* _EXERCISE MATERIALS_
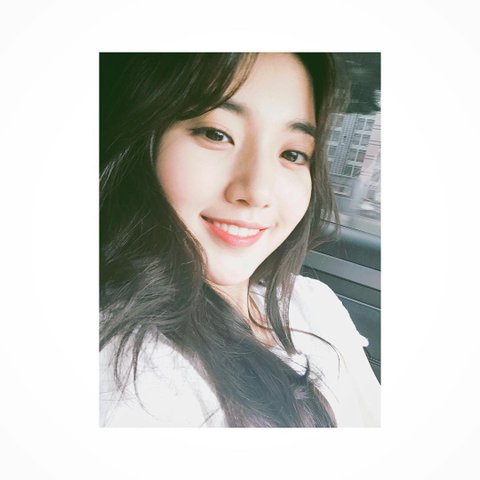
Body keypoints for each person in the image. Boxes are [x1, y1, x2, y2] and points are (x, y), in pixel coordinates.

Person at [99, 52, 380, 427]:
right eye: (216, 134)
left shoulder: (313, 301)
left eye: (293, 153)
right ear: (143, 140)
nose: (258, 191)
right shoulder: (129, 371)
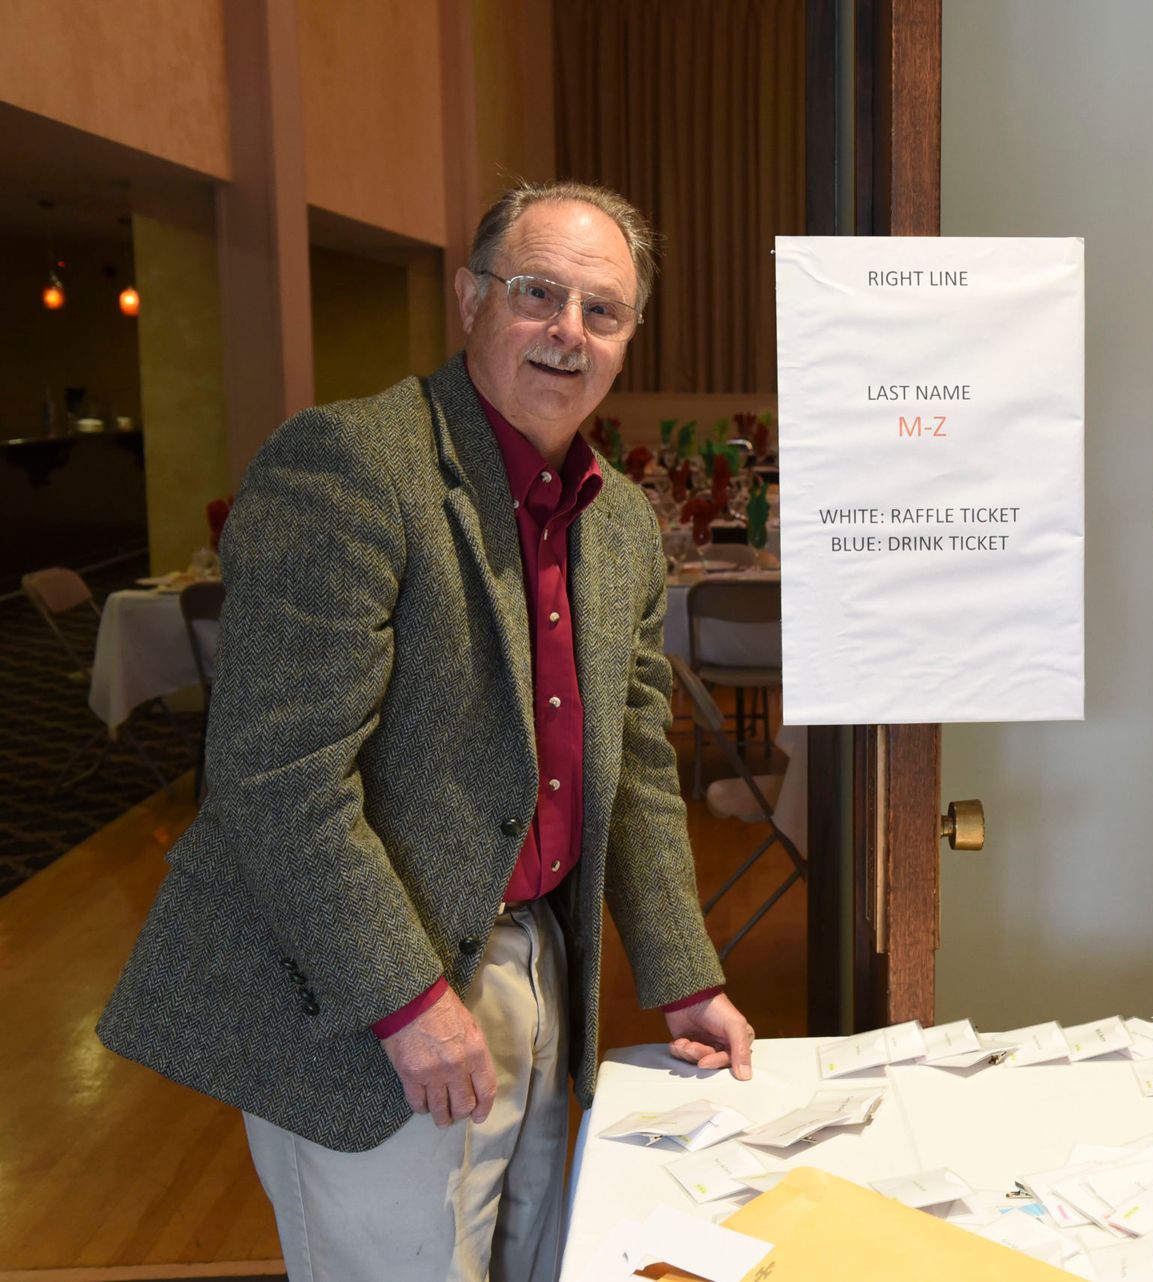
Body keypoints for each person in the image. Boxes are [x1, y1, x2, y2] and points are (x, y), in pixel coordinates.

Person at [98, 181, 754, 1282]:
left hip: (542, 956)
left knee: (532, 1260)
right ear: (470, 296)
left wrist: (684, 973)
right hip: (365, 985)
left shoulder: (620, 520)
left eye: (602, 310)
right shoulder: (349, 466)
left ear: (628, 336)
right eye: (538, 293)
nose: (568, 331)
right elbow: (277, 778)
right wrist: (405, 998)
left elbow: (635, 764)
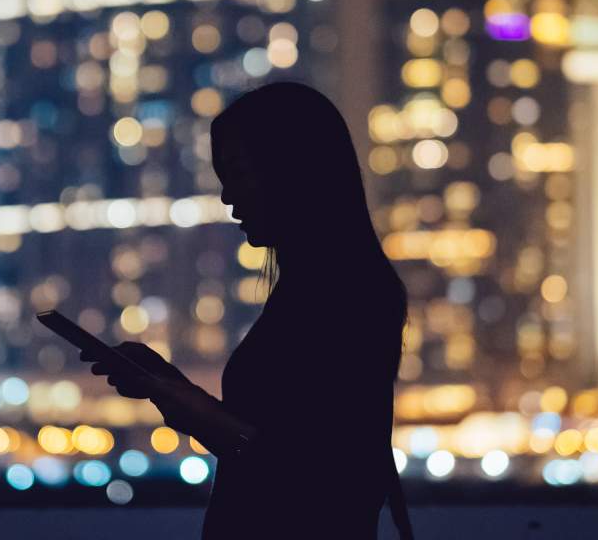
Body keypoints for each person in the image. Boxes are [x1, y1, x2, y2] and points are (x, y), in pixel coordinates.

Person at [84, 81, 411, 539]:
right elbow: (287, 442)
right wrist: (173, 389)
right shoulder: (323, 287)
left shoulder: (343, 291)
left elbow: (315, 474)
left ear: (292, 169)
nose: (226, 196)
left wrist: (193, 408)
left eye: (238, 172)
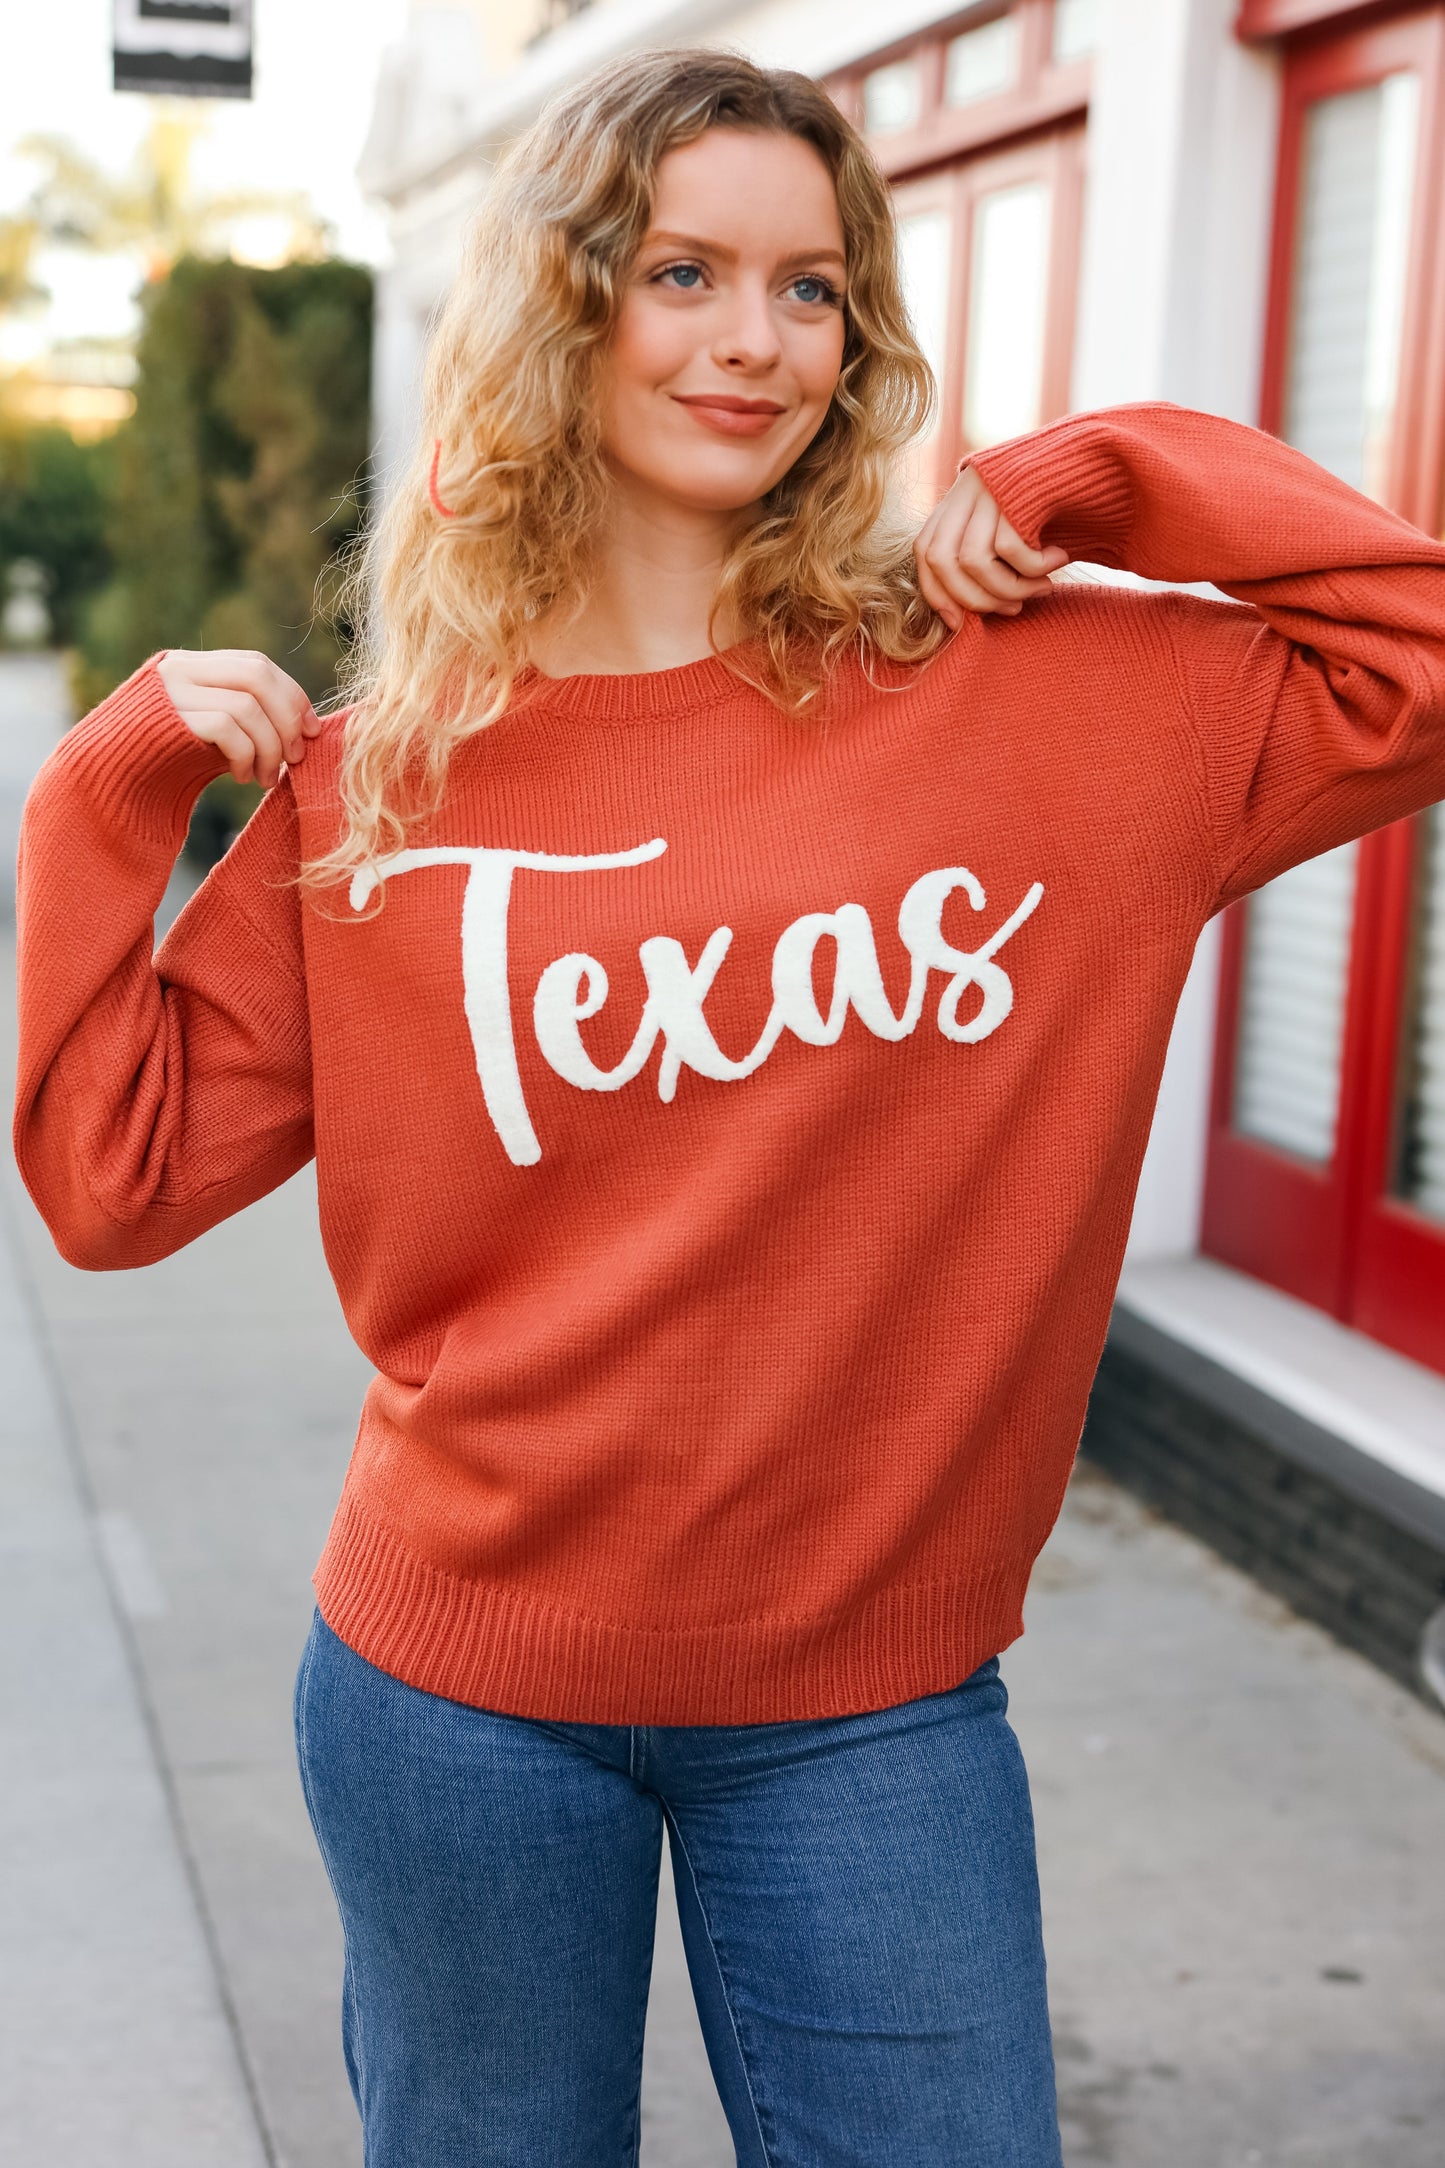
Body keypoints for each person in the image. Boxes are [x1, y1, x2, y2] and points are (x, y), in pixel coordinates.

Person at [14, 44, 1445, 2168]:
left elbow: (1408, 652)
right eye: (683, 270)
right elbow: (108, 1179)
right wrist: (107, 786)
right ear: (569, 300)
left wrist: (1105, 477)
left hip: (871, 1710)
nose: (755, 341)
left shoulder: (1040, 707)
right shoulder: (389, 776)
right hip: (453, 1698)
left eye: (812, 288)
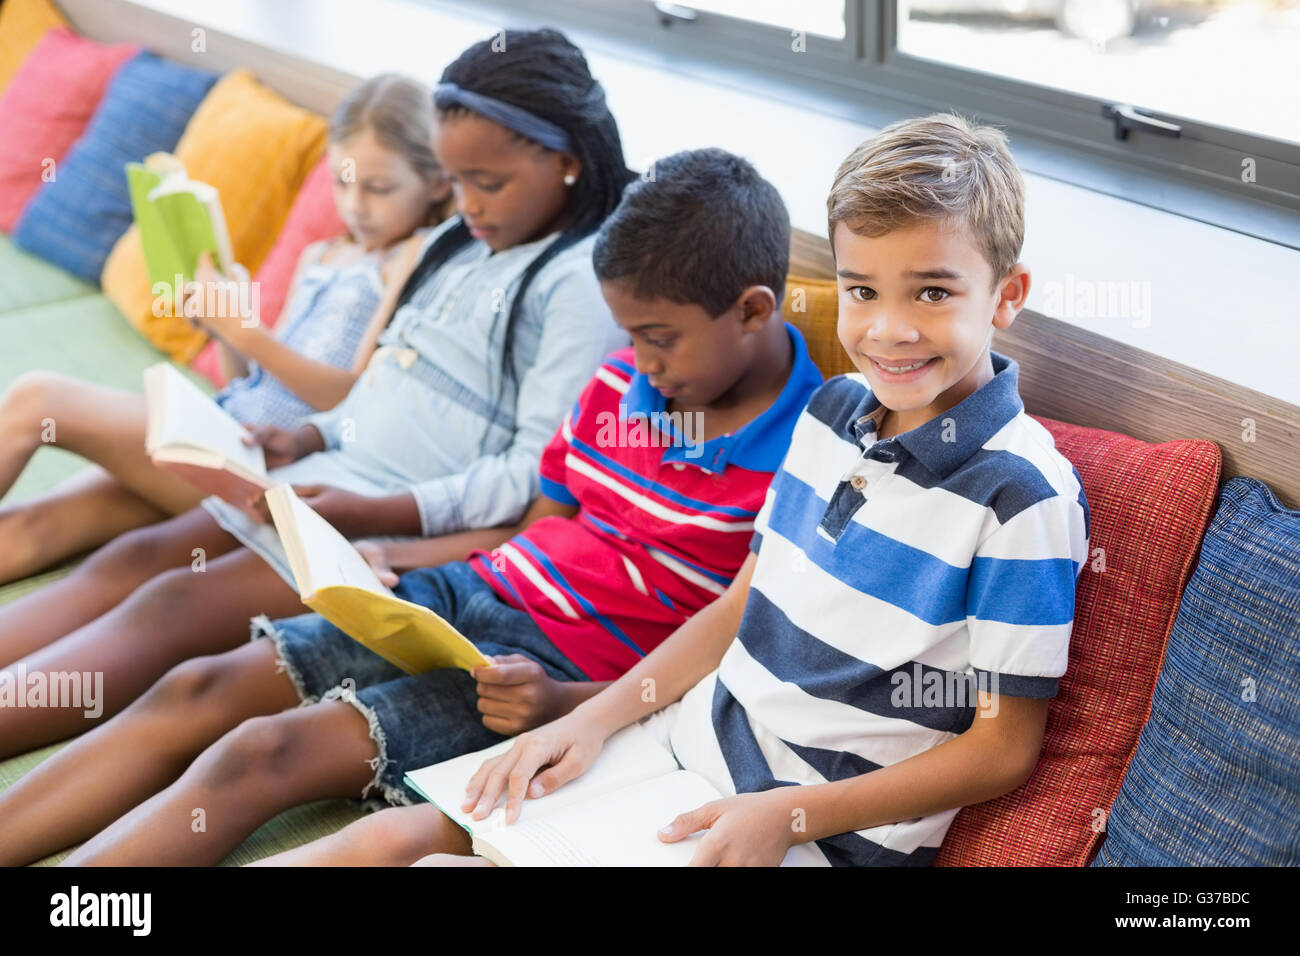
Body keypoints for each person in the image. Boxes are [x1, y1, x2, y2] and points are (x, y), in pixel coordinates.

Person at [0, 148, 824, 867]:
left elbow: (730, 656)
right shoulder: (623, 386)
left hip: (554, 674)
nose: (639, 361)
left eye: (659, 337)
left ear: (753, 309)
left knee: (263, 752)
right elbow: (537, 526)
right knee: (197, 688)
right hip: (462, 596)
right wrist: (404, 562)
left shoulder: (811, 457)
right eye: (629, 336)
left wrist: (564, 708)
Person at [307, 112, 1090, 868]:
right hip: (680, 748)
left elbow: (1002, 748)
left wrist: (785, 815)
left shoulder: (1022, 498)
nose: (889, 329)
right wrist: (592, 718)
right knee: (389, 843)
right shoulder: (830, 412)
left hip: (807, 831)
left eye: (933, 293)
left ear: (1007, 294)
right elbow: (741, 606)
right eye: (863, 292)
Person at [0, 28, 633, 761]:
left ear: (567, 161)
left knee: (168, 613)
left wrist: (378, 518)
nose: (468, 206)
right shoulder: (461, 240)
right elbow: (382, 388)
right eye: (458, 183)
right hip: (322, 484)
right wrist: (307, 437)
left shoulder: (579, 283)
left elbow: (532, 476)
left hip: (386, 532)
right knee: (134, 565)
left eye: (486, 183)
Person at [0, 73, 450, 585]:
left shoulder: (410, 258)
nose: (356, 205)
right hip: (225, 425)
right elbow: (253, 380)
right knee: (39, 525)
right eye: (343, 182)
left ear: (437, 181)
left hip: (270, 466)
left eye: (379, 188)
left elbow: (351, 397)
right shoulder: (321, 255)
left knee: (38, 398)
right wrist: (224, 330)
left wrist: (242, 330)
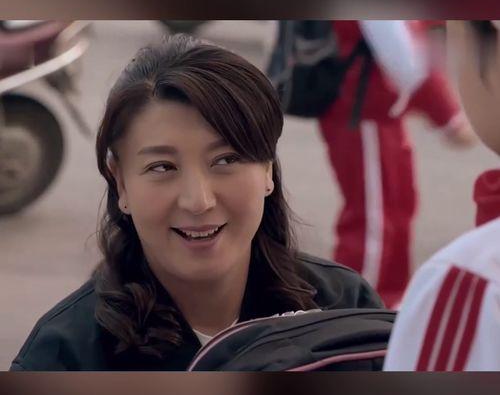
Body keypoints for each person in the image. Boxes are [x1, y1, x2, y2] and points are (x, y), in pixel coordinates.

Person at [11, 35, 382, 372]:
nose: (199, 201)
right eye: (162, 167)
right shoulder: (66, 357)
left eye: (226, 159)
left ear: (268, 168)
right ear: (120, 182)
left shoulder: (345, 309)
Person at [318, 20, 475, 309]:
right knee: (374, 220)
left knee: (395, 208)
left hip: (375, 108)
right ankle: (352, 309)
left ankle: (386, 301)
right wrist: (448, 117)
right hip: (364, 109)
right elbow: (406, 58)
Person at [384, 20, 500, 371]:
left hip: (369, 110)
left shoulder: (475, 282)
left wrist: (445, 114)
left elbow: (403, 54)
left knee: (377, 217)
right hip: (372, 110)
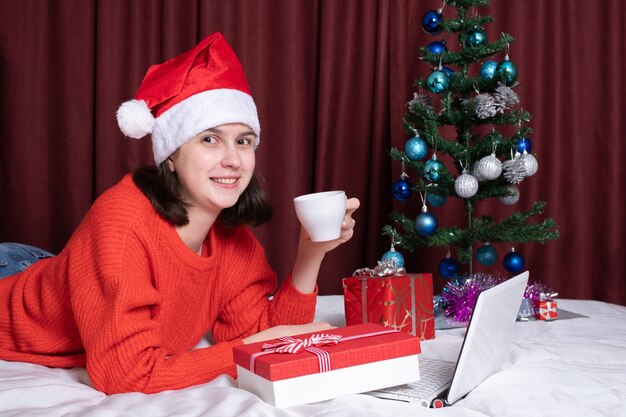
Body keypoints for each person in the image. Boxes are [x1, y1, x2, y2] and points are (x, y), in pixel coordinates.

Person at [0, 32, 359, 395]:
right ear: (170, 156)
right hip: (12, 287)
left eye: (243, 140)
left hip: (57, 271)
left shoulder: (232, 244)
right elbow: (125, 376)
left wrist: (309, 255)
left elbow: (271, 334)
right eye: (209, 139)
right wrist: (251, 349)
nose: (233, 159)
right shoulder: (121, 225)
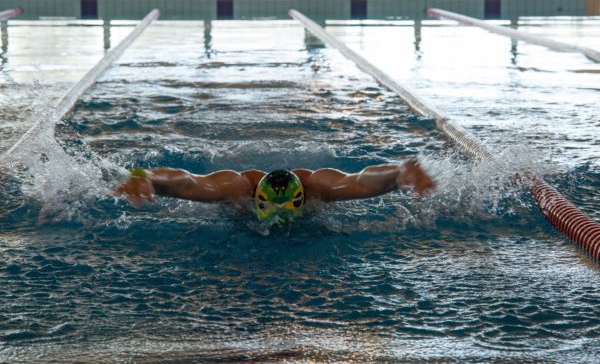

* _GOAL OF THE EXERCISE_
Omit the pictures, and quote the material above exactly as given.

* _SOLUTION TO THIS PROBLEM_
Body keypoints for each person in the image. Boxes are [x1, y1, x2, y2] and points are (x, y), in pixel coordinates.

Person at [99, 52, 380, 427]:
right eye: (216, 134)
left shoulder: (313, 301)
left eye: (293, 153)
right ear: (143, 140)
nose: (258, 191)
right shoulder: (129, 371)
Body keypoints for each person in the image. Boxes are [x1, y1, x2, y2] and points are (x, y), in pixel coordinates.

Person at [98, 181, 754, 1282]:
left hip: (542, 956)
left knee: (532, 1260)
right ear: (470, 296)
left wrist: (684, 973)
right hip: (365, 985)
left shoulder: (620, 520)
left eye: (602, 310)
right shoulder: (349, 466)
left ear: (628, 336)
right eye: (538, 293)
nose: (568, 331)
right elbow: (277, 778)
right wrist: (405, 998)
left elbow: (635, 764)
Body keypoints for each person in the image. Boxes are [x1, y1, x2, y2] and points are (x, y), in pixel coordinates.

Person at [84, 81, 411, 539]:
right elbow: (287, 442)
right wrist: (173, 389)
right shoulder: (323, 287)
left shoulder: (343, 291)
left elbow: (315, 474)
left ear: (292, 169)
nose: (226, 196)
left wrist: (193, 408)
left eye: (238, 172)
Body keypoints for each person in the image. Boxes are [x1, y1, x2, y2] and points are (x, y), in pixel coordinates.

Person at [14, 44, 1445, 2168]:
left elbow: (1408, 652)
right eye: (683, 270)
right elbow: (108, 1179)
right wrist: (107, 786)
right ear: (569, 300)
left wrist: (1105, 477)
left hip: (871, 1710)
nose: (755, 341)
left shoulder: (1040, 707)
right shoulder: (389, 776)
right hip: (453, 1698)
left eye: (812, 288)
Body keypoints for each person in the image. Boxes are [x1, y1, x2, y2] and points are (x, y), in pixel coordinates.

Person at [0, 148, 824, 867]:
left elbow: (730, 656)
right shoulder: (623, 386)
left hip: (554, 674)
nose: (639, 361)
left eye: (659, 337)
left ear: (753, 309)
left knee: (263, 752)
right elbow: (537, 526)
right knee: (197, 688)
right hip: (462, 596)
right wrist: (404, 562)
left shoulder: (811, 457)
right eye: (629, 336)
left wrist: (564, 708)
Person at [307, 112, 1090, 868]:
right hip: (680, 748)
left elbow: (1002, 748)
left wrist: (785, 815)
left shoulder: (1022, 498)
nose: (889, 329)
right wrist: (592, 718)
right knee: (389, 843)
right shoulder: (830, 412)
left hip: (807, 831)
left eye: (933, 293)
left ear: (1007, 294)
right elbow: (741, 606)
right eye: (863, 292)
Person at [0, 28, 633, 761]:
left ear: (567, 161)
left knee: (168, 613)
left wrist: (378, 518)
nose: (468, 206)
right shoulder: (461, 240)
right elbow: (382, 388)
right eye: (458, 183)
right hip: (322, 484)
right wrist: (307, 437)
left shoulder: (579, 283)
left elbow: (532, 476)
left hip: (386, 532)
right knee: (134, 565)
left eye: (486, 183)
Person at [0, 73, 450, 585]:
left shoulder: (410, 258)
nose: (356, 205)
right hip: (225, 425)
right elbow: (253, 380)
right knee: (39, 525)
right eye: (343, 182)
left ear: (437, 181)
left hip: (270, 466)
left eye: (379, 188)
left elbow: (351, 397)
right shoulder: (321, 255)
left knee: (38, 398)
right wrist: (224, 330)
left wrist: (242, 330)
Body keypoints for each person in the image. Boxes are [x1, y1, x2, y2] and points are (x, y), in pixel coordinates.

Person at [11, 35, 382, 372]:
nose: (199, 201)
right eye: (162, 167)
right shoulder: (66, 357)
left eye: (226, 159)
left ear: (268, 168)
right ear: (120, 182)
left shoulder: (345, 309)
Person at [318, 20, 475, 309]:
right knee: (374, 220)
left knee: (395, 208)
left hip: (375, 108)
right ankle: (352, 309)
left ankle: (386, 301)
right wrist: (448, 117)
right hip: (364, 109)
right elbow: (406, 58)
Person at [384, 20, 500, 371]:
left hip: (369, 110)
left shoulder: (475, 282)
left wrist: (445, 114)
left elbow: (403, 54)
left knee: (377, 217)
right hip: (372, 110)
Body keypoints for each person in the image. Boxes are [x1, y1, x2, y2] and points are (x, y), in pixel coordinates.

Person at [0, 32, 359, 395]:
right ear: (170, 156)
right hip: (12, 287)
left eye: (243, 140)
left hip: (57, 271)
left shoulder: (232, 244)
right elbow: (125, 376)
left wrist: (309, 255)
left elbow: (271, 334)
right eye: (209, 139)
right wrist: (251, 349)
nose: (233, 159)
right shoulder: (121, 225)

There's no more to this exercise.